Lee Bright’s bizarre view of history, and Prof. David Carlton’s related comment about South Carolina secessionists’ attempt to justify their action, remind me that it might be useful to place at your convenient disposal the original document itself.
We’ve all heard the absurd lie, from Confederate apologists, that the Civil War was not about slavery. We may hear it asserted next week, when lawmakers take up the matter of lowering the flag.
Just to make sure there is no confusion, I thought I’d share with you the full text of the “Declaration of the Immediate Causes Which Induce and Justify the Secession of South Carolina from the Federal Union.” In other words, I’ll let the secessionists themselves tell you what the war was about.
If you’d like to read a slightly shorter version, which leaves out the history lesson about the Declaration of Independence and the framing of the U.S. Constitution, you can read this one instead. It cuts to the chase, going right to the aforementioned “Immediate Causes.”

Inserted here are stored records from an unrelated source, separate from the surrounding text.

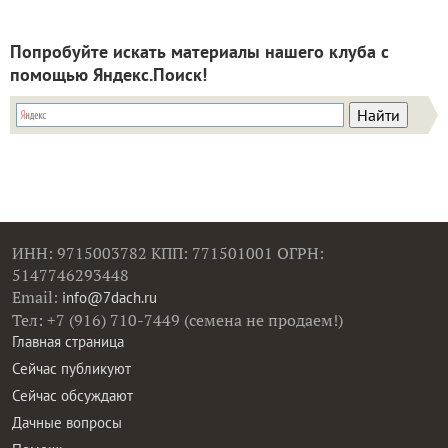
Попробуйте искать материалы нашего клуба с
помощью Яндекс.Поиск!
ИНН: 9715003782 КПП: 771501001 ОГРН:
5147746293448
Email:
info@7dach.ru
Тел: +7 (916) 710-7449 (семена не продаем!)
Главная страница
Сейчас публикуют
Сейчас обсуждают
Дачные вопросы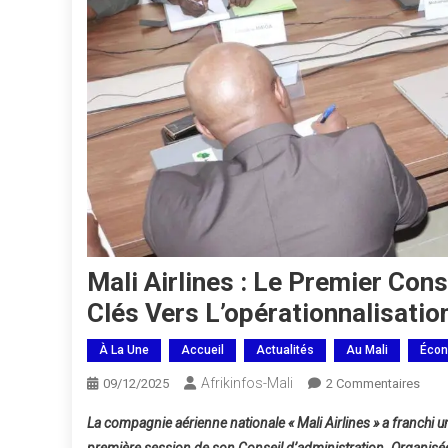
Mali Airlines : Le Premier Con
Clés Vers L’opérationnalisatio
À La Une
Accueil
Actualités
Au Mali
Écon
Afrikinfos-Mali
Sur
09/12/2025
2 Commentaires
Mali
La compagnie aérienne nationale « Mali Airlines » a franchi 
Airli
première session de son Conseil d’administration. Organisée 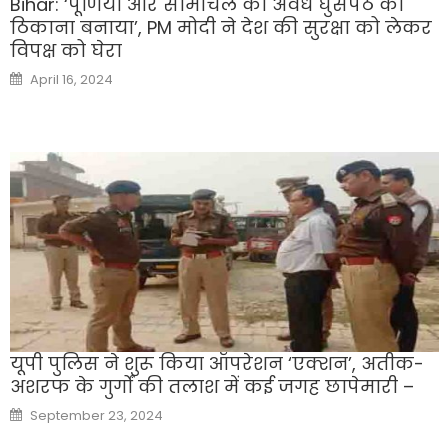
Bihar: ‘पूर्णिया और सीमांचल को अवैध घुसपैठ का
ठिकाना बनाया’, PM मोदी ने देश की सुरक्षा को लेकर
विपक्ष को घेरा
Posted
April 16, 2024
on
यूपी पुलिस ने शुरू किया ऑपरेशन ‘एक्शन’, अतीक-
अशरफ के गुर्गों की तलाश में कई जगह छापेमारी –
Posted
September 23, 2024
on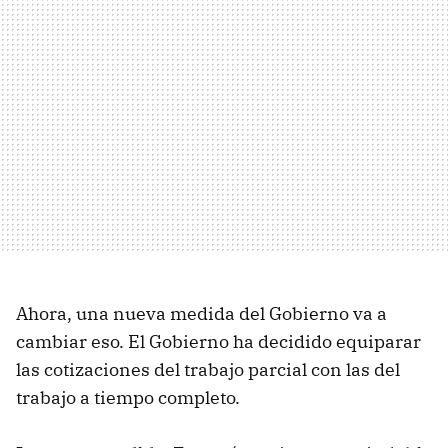
Ahora, una nueva medida del Gobierno va a
cambiar eso. El Gobierno ha decidido equiparar
las cotizaciones del trabajo parcial con las del
trabajo a tiempo completo.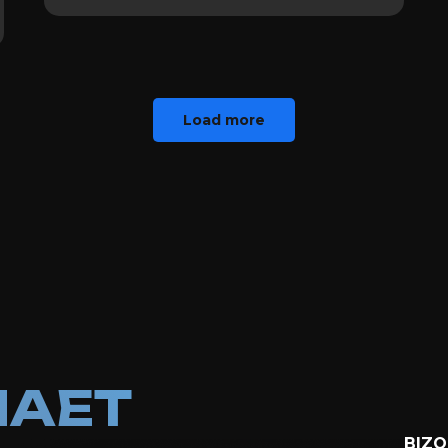
Load more
ЧАЕТ
BIZO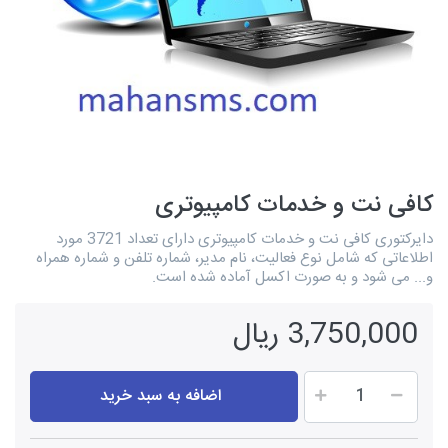
کافی نت و خدمات کامپیوتری
دایرکتوری کافی نت و خدمات کامپیوتری دارای تعداد 3721 مورد
اطلاعاتی که شامل نوع فعالیت، نام مدیر، شماره تلفن و شماره همراه
و... می شود و به صورت اکسل آماده شده است.
3,750,000 ریال
اضافه به سبد خرید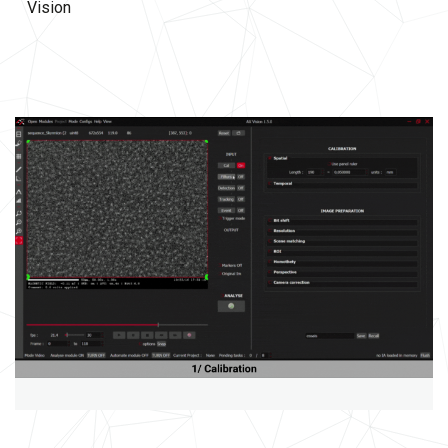
Vision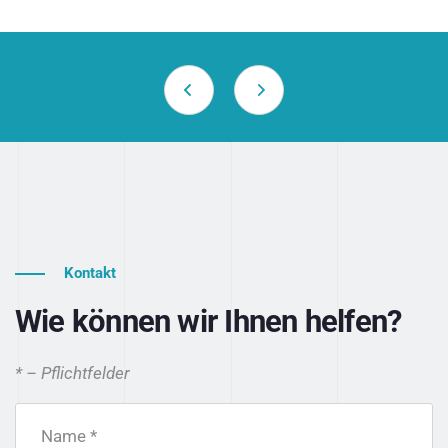
Kontakt
Wie können wir Ihnen helfen?
* – Pflichtfelder
Name *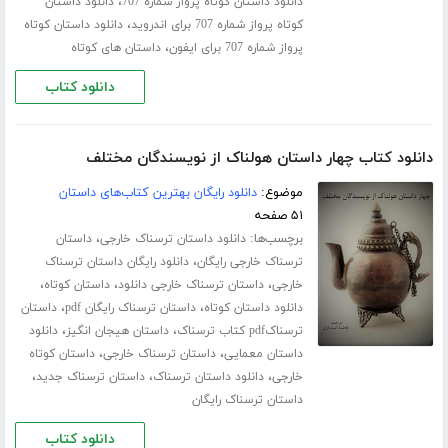
،
دانلود داستان کوتاه پرواز شماره 707
دانلود داستان
،
کوتاه پرواز شماره 707 برای اندروید
دانلود داستان کوتاه
،
پرواز شماره 707 برای ایفون
داستان های کوتاه
دانلود کتاب
دانلود کتاب چهار داستان هولناک از نویسندگان مختلف
موضوع:
دانلود رایگان بهترین کتاب‌های داستان
۵۱ صفحه
برچسب‌ها:
،
دانلود داستان ترسناک خارجی
داستان
،
ترسناک خارجی رایگان
دانلود رایگان داستان ترسناک
،
،
،
خارجی
داستان ترسناک خارجی دانلود
داستان کوتاه
،
،
دانلود داستان کوتاه
داستان ترسناک رایگان pdf
داستان
،
،
ترسناکpdf کتاب ترسناک
داستان هیجان انگیز
دانلود
،
،
داستان معمایی
داستان ترسناک خارجی
داستان کوتاه
،
،
،
خارجی
دانلود داستان ترسناک
داستان ترسناک جدید
داستان ترسناک رایگان
دانلود کتاب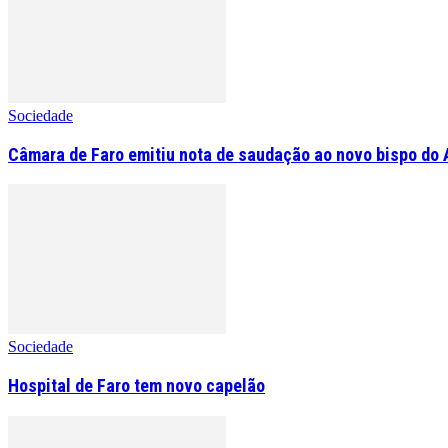
Sociedade
Câmara de Faro emitiu nota de saudação ao novo bispo do 
Sociedade
Hospital de Faro tem novo capelão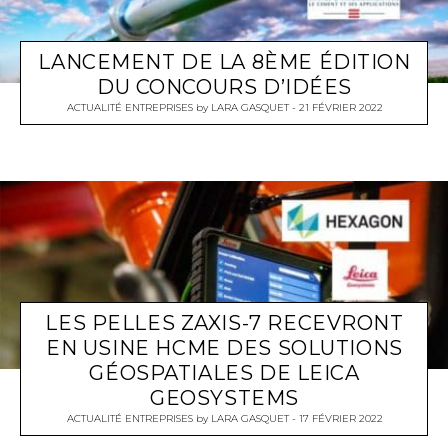
LANCEMENT DE LA 8ÈME ÉDITION
DU CONCOURS D’IDÉES
ACTUALITÉ ENTREPRISES
by
LARA GASQUET
21 FÉVRIER 2022
LES PELLES ZAXIS-7 RECEVRONT
EN USINE HCME DES SOLUTIONS
GÉOSPATIALES DE LEICA
GEOSYSTEMS
ACTUALITÉ ENTREPRISES
by
LARA GASQUET
17 FÉVRIER 2022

The document leaves no doubt as to why South Carolina was precipitating this crisis. For those of you who prefer numbers to words, I’ll provide these:
- The document mentions some form of the word “slave” (“slaves,” “slaveholding,” “slavery,” etc.) 17 times. That’s the number I found in one quick pass through it; I may have missed some.
- It refers less directly to slavery 9 other times, with such phrases as “person held to service or labor,” “fugitive,” “servile,” “right of property” and “persons who, by the supreme law of the land, are incapable of becoming citizens.”
But go ahead and read the whole thing, and let me know if you’re still confused.